> _ACTIVITY_: Begin at the line of the data that has "## 2019. 12. 8." and stop after the line that has "- UX가 개선되었어요.". Recast those lines as a Markdown table with a Row column holding a running number and a Text column holding the line, leaving out any blank lines.
*** INPUT MATERIAL Section Begins ***
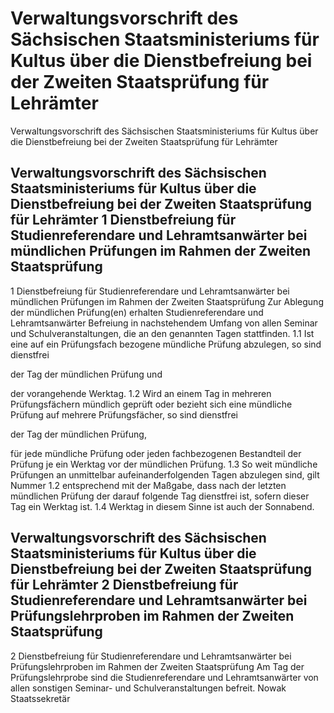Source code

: # Verwaltungsvorschrift des Sächsischen Staatsministeriums für Kultus über die Dienstbefreiung bei der Zweiten Staatsprüfung für Lehrämter

Verwaltungsvorschrift des Sächsischen Staatsministeriums für Kultus über die Dienstbefreiung bei der Zweiten Staatsprüfung für Lehrämter

## Verwaltungsvorschrift des Sächsischen Staatsministeriums für Kultus über die Dienstbefreiung bei der Zweiten Staatsprüfung für Lehrämter 1 Dienstbefreiung für Studienreferendare und Lehramtsanwärter bei mündlichen Prüfungen im Rahmen der Zweiten Staatsprüfung

1 Dienstbefreiung für Studienreferendare und Lehramtsanwärter bei mündlichen Prüfungen im Rahmen der Zweiten Staatsprüfung Zur Ablegung der mündlichen Prüfung(en) erhalten Studienreferendare und Lehramtsanwärter Befreiung in nachstehendem Umfang von allen Seminar und Schulveranstaltungen, die an den genannten Tagen stattfinden. 1.1 Ist eine auf ein Prüfungsfach bezogene mündliche Prüfung abzulegen, so sind dienstfrei 
          
der Tag der mündlichen Prüfung und
            
der vorangehende Werktag. 1.2 Wird an einem Tag in mehreren Prüfungsfächern mündlich geprüft oder bezieht sich eine mündliche Prüfung auf mehrere Prüfungsfächer, so sind dienstfrei 
          
der Tag der mündlichen Prüfung,
            
für jede mündliche Prüfung oder jeden fachbezogenen Bestandteil der Prüfung je ein Werktag vor der mündlichen Prüfung. 1.3 So weit mündliche Prüfungen an unmittelbar aufeinanderfolgenden Tagen abzulegen sind, gilt Nummer 1.2 entsprechend mit der Maßgabe, dass nach der letzten mündlichen Prüfung der darauf folgende Tag dienstfrei ist, sofern dieser Tag ein Werktag ist. 1.4 Werktag in diesem Sinne ist auch der Sonnabend. 
## Verwaltungsvorschrift des Sächsischen Staatsministeriums für Kultus über die Dienstbefreiung bei der Zweiten Staatsprüfung für Lehrämter 2 Dienstbefreiung für Studienreferendare und Lehramtsanwärter bei Prüfungslehrproben im Rahmen der Zweiten Staatsprüfung

2 Dienstbefreiung für Studienreferendare und Lehramtsanwärter bei Prüfungslehrproben im Rahmen der Zweiten Staatsprüfung Am Tag der Prüfungslehrprobe sind die Studienreferendare und Lehramtsanwärter von allen sonstigen Seminar- und Schulveranstaltungen befreit. Nowak 
         Staatssekretär

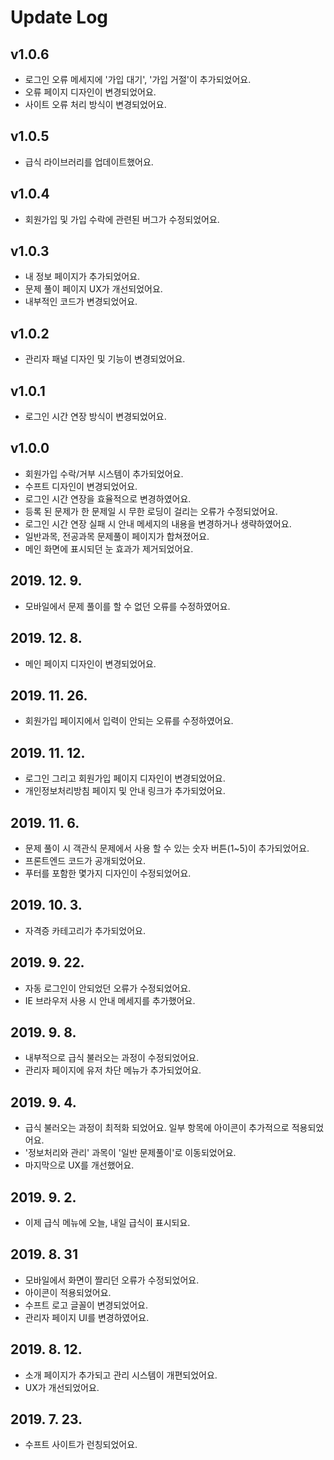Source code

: # Update Log

## v1.0.6
- 로그인 오류 메세지에 '가입 대기', '가입 거절'이 추가되었어요.
- 오류 페이지 디자인이 변경되었어요.
- 사이트 오류 처리 방식이 변경되었어요.

## v1.0.5
- 급식 라이브러리를 업데이트했어요.

## v1.0.4
- 회원가입 및 가입 수락에 관련된 버그가 수정되었어요.

## v1.0.3
- 내 정보 페이지가 추가되었어요.
- 문제 풀이 페이지 UX가 개선되었어요.
- 내부적인 코드가 변경되었어요.

## v1.0.2
- 관리자 패널 디자인 및 기능이 변경되었어요.

## v1.0.1
- 로그인 시간 연장 방식이 변경되었어요.

## v1.0.0
- 회원가입 수락/거부 시스템이 추가되었어요.
- 수프트 디자인이 변경되었어요.
- 로그인 시간 연장을 효율적으로 변경하였어요.
- 등록 된 문제가 한 문제일 시 무한 로딩이 걸리는 오류가 수정되었어요.
- 로그인 시간 연장 실패 시 안내 메세지의 내용을 변경하거나 생략하였어요.
- 일반과목, 전공과목 문제풀이 페이지가 합쳐졌어요.
- 메인 화면에 표시되던 눈 효과가 제거되었어요.

## 2019. 12. 9.
- 모바일에서 문제 풀이를 할 수 없던 오류를 수정하였어요.

## 2019. 12. 8.
- 메인 페이지 디자인이 변경되었어요.

## 2019. 11. 26.
- 회원가입 페이지에서 입력이 안되는 오류를 수정하였어요.

## 2019. 11. 12.
- 로그인 그리고 회원가입 페이지 디자인이 변경되었어요.
- 개인정보처리방침 페이지 및 안내 링크가 추가되었어요.

## 2019. 11. 6.
- 문제 풀이 시 객관식 문제에서 사용 할 수 있는 숫자 버튼(1~5)이 추가되었어요.
- 프론트엔드 코드가 공개되었어요.
- 푸터를 포함한 몇가지 디자인이 수정되었어요.

## 2019. 10. 3.
- 자격증 카테고리가 추가되었어요.

## 2019. 9. 22.
- 자동 로그인이 안되었던 오류가 수정되었어요.
- IE 브라우저 사용 시 안내 메세지를 추가했어요.

## 2019. 9. 8.
- 내부적으로 급식 불러오는 과정이 수정되었어요.
- 관리자 페이지에 유저 차단 메뉴가 추가되었어요.

## 2019. 9. 4.
- 급식 불러오는 과정이 최적화 되었어요. 일부 항목에 아이콘이 추가적으로 적용되었어요.
- '정보처리와 관리' 과목이 '일반 문제풀이'로 이동되었어요.
- 마지막으로 UX를 개선했어요.

## 2019. 9. 2.
- 이제 급식 메뉴에 오늘, 내일 급식이 표시되요.

## 2019. 8. 31
- 모바일에서 화면이 짤리던 오류가 수정되었어요.
- 아이콘이 적용되었어요.
- 수프트 로고 글꼴이 변경되었어요.
- 관리자 페이지 UI를 변경하였어요.

## 2019. 8. 12.
- 소개 페이지가 추가되고 관리 시스템이 개편되었어요.
- UX가 개선되었어요.

## 2019. 7. 23.
- 수프트 사이트가 런칭되었어요.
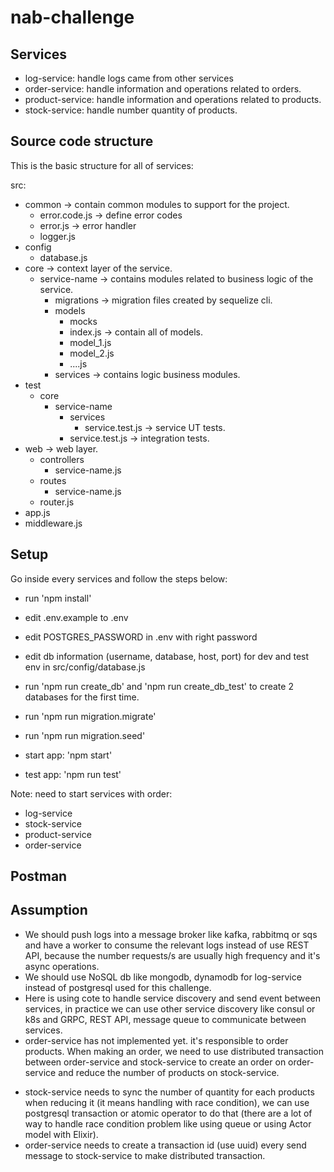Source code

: # nab-challenge
## Services
- log-service: handle logs came from other services
- order-service: handle information and operations related to orders.
- product-service: handle information and operations related to products.
- stock-service: handle number quantity of products.

## Source code structure
This is the basic structure for all of services:

src:
  - common -> contain common modules to support for the project.
    * error.code.js -> define error codes
    * error.js  -> error handler
    * logger.js
  - config
    * database.js
  - core -> context layer of the service.
    * service-name -> contains modules related to business logic of the service.
      + migrations -> migration files created by sequelize cli.
      + models
        * mocks
        * index.js -> contain all of models.
        * model_1.js
        * model_2.js
        + ....js
      + services -> contains logic business modules.
  - test
    * core
      + service-name
        * services
          + service.test.js -> service UT tests.
        * service.test.js -> integration tests.
  - web -> web layer.
    * controllers
      + service-name.js
    * routes
      + service-name.js
    * router.js
  - app.js
  - middleware.js


## Setup

Go inside every services and follow the steps below:

- run 'npm install'

- edit .env.example to .env
- edit POSTGRES_PASSWORD in .env with right password

- edit db information (username, database, host, port) for dev and test env in src/config/database.js
- run 'npm run create_db' and 'npm run create_db_test' to create 2 databases for the first time.

- run 'npm run migration.migrate'

- run 'npm run migration.seed'

- start app: 'npm start'

- test app: 'npm run test'

Note: need to start services with order:
- log-service
- stock-service
- product-service
- order-service

## Postman

## Assumption
- We should push logs into a message broker like kafka, rabbitmq or sqs and have a worker to consume the relevant logs instead of use REST API, because the number requests/s are usually high frequency and it's async operations.
- We should use NoSQL db like mongodb, dynamodb for log-service instead of postgresql used for this challenge.
- Here is using cote to handle service discovery and send event between services, in practice we can use other service discovery like consul or k8s and GRPC, REST API, message queue to communicate between services.
- order-service has not implemented yet. it's responsible to order products. When making an order, we need to use distributed transaction between order-service and stock-service to create an order on order-service and reduce the number of products on stock-service.
+ stock-service needs to sync the number of quantity for each products when reducing it (it means handling with race condition), we can use postgresql transaction or atomic operator to do that (there are a lot of way to handle race condition problem like using queue or using Actor model with Elixir).
+ order-service needs to create a transaction id (use uuid) every send message to stock-service to make distributed transaction.
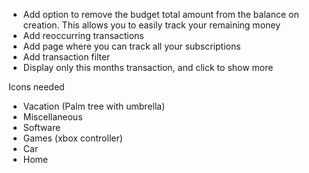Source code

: - Add option to remove the budget total amount from the balance on creation.
This allows you to easily track your remaining money
- Add reoccurring transactions
- Add page where you can track all your subscriptions
- Add transaction filter
- Display only this months transaction, and click to show more

Icons needed
- Vacation (Palm tree with umbrella)
- Miscellaneous
- Software
- Games (xbox controller)
- Car
- Home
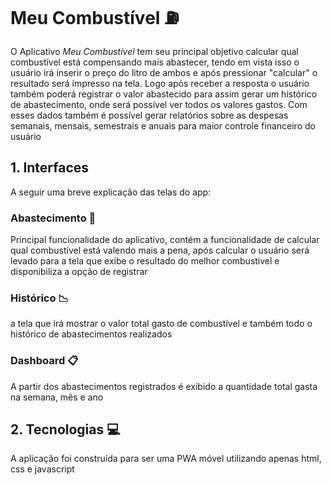 # Meu Combustível :fuelpump:
O Aplicativo *Meu Combustível* tem seu principal objetivo calcular qual combustível está compensando mais abastecer, tendo em vista isso o usuário irá inserir o preço do litro de ambos e após pressionar "calcular" o resultado será impresso na tela. Logo após receber a resposta o usuário também poderá registrar o valor abastecido para assim gerar um histórico de abastecimento, onde será possível ver todos os valores gastos. Com esses dados também é possível gerar relatórios sobre as despesas semanais, mensais, semestrais e anuais para maior controle financeiro do usuário

## 1. Interfaces 
A seguir uma breve explicação das telas do app:

### Abastecimento :red_car:
Principal funcionalidade do aplicativo, contém a funcionalidade de calcular qual combustível está valendo mais a pena, após calcular o usuário será levado para a tela que exibe o resultado do melhor combustivel e disponibiliza a opção de registrar

### Histórico :chart_with_downwards_trend:
a tela que irá mostrar o valor total gasto de combustível e também todo o histórico de abastecimentos realizados

### Dashboard :clipboard:
A partir dos abastecimentos registrados é exibido a quantidade total gasta na semana, mês e ano

## 2. Tecnologias 💻
A aplicação foi construída para ser uma PWA móvel utilizando apenas html, css e javascript  

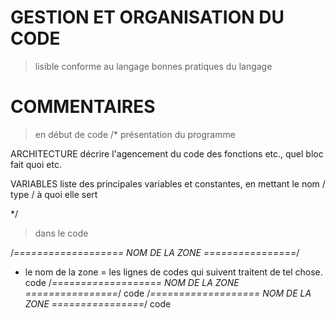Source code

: # GESTION ET ORGANISATION DU CODE

> lisible
> conforme au langage
> bonnes pratiques du langage


# COMMENTAIRES
> en début de code
/* présentation du programme

ARCHITECTURE
    décrire l'agencement du code des fonctions etc., quel bloc fait quoi etc.

VARIABLES
    liste des principales variables et constantes, en mettant le nom / type / à quoi elle sert

*/

> dans le code

/*=================== NOM DE LA ZONE ================*/
* le nom de la zone = les lignes de codes qui suivent traitent de tel chose.
code
/*=================== NOM DE LA ZONE ================*/
code
/*=================== NOM DE LA ZONE ================*/
code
*** INPUT MATERIAL Section Ends ***
> _EXERCISE RESULT_:
| Row | Text |
|---|---|
| 1 | ## 2019. 12. 8. |
| 2 | - 메인 페이지 디자인이 변경되었어요. |
| 3 | ## 2019. 11. 26. |
| 4 | - 회원가입 페이지에서 입력이 안되는 오류를 수정하였어요. |
| 5 | ## 2019. 11. 12. |
| 6 | - 로그인 그리고 회원가입 페이지 디자인이 변경되었어요. |
| 7 | - 개인정보처리방침 페이지 및 안내 링크가 추가되었어요. |
| 8 | ## 2019. 11. 6. |
| 9 | - 문제 풀이 시 객관식 문제에서 사용 할 수 있는 숫자 버튼(1~5)이 추가되었어요. |
| 10 | - 프론트엔드 코드가 공개되었어요. |
| 11 | - 푸터를 포함한 몇가지 디자인이 수정되었어요. |
| 12 | ## 2019. 10. 3. |
| 13 | - 자격증 카테고리가 추가되었어요. |
| 14 | ## 2019. 9. 22. |
| 15 | - 자동 로그인이 안되었던 오류가 수정되었어요. |
| 16 | - IE 브라우저 사용 시 안내 메세지를 추가했어요. |
| 17 | ## 2019. 9. 8. |
| 18 | - 내부적으로 급식 불러오는 과정이 수정되었어요. |
| 19 | - 관리자 페이지에 유저 차단 메뉴가 추가되었어요. |
| 20 | ## 2019. 9. 4. |
| 21 | - 급식 불러오는 과정이 최적화 되었어요. 일부 항목에 아이콘이 추가적으로 적용되었어요. |
| 22 | - '정보처리와 관리' 과목이 '일반 문제풀이'로 이동되었어요. |
| 23 | - 마지막으로 UX를 개선했어요. |
| 24 | ## 2019. 9. 2. |
| 25 | - 이제 급식 메뉴에 오늘, 내일 급식이 표시되요. |
| 26 | ## 2019. 8. 31 |
| 27 | - 모바일에서 화면이 짤리던 오류가 수정되었어요. |
| 28 | - 아이콘이 적용되었어요. |
| 29 | - 수프트 로고 글꼴이 변경되었어요. |
| 30 | - 관리자 페이지 UI를 변경하였어요. |
| 31 | ## 2019. 8. 12. |
| 32 | - 소개 페이지가 추가되고 관리 시스템이 개편되었어요. |
| 33 | - UX가 개선되었어요. |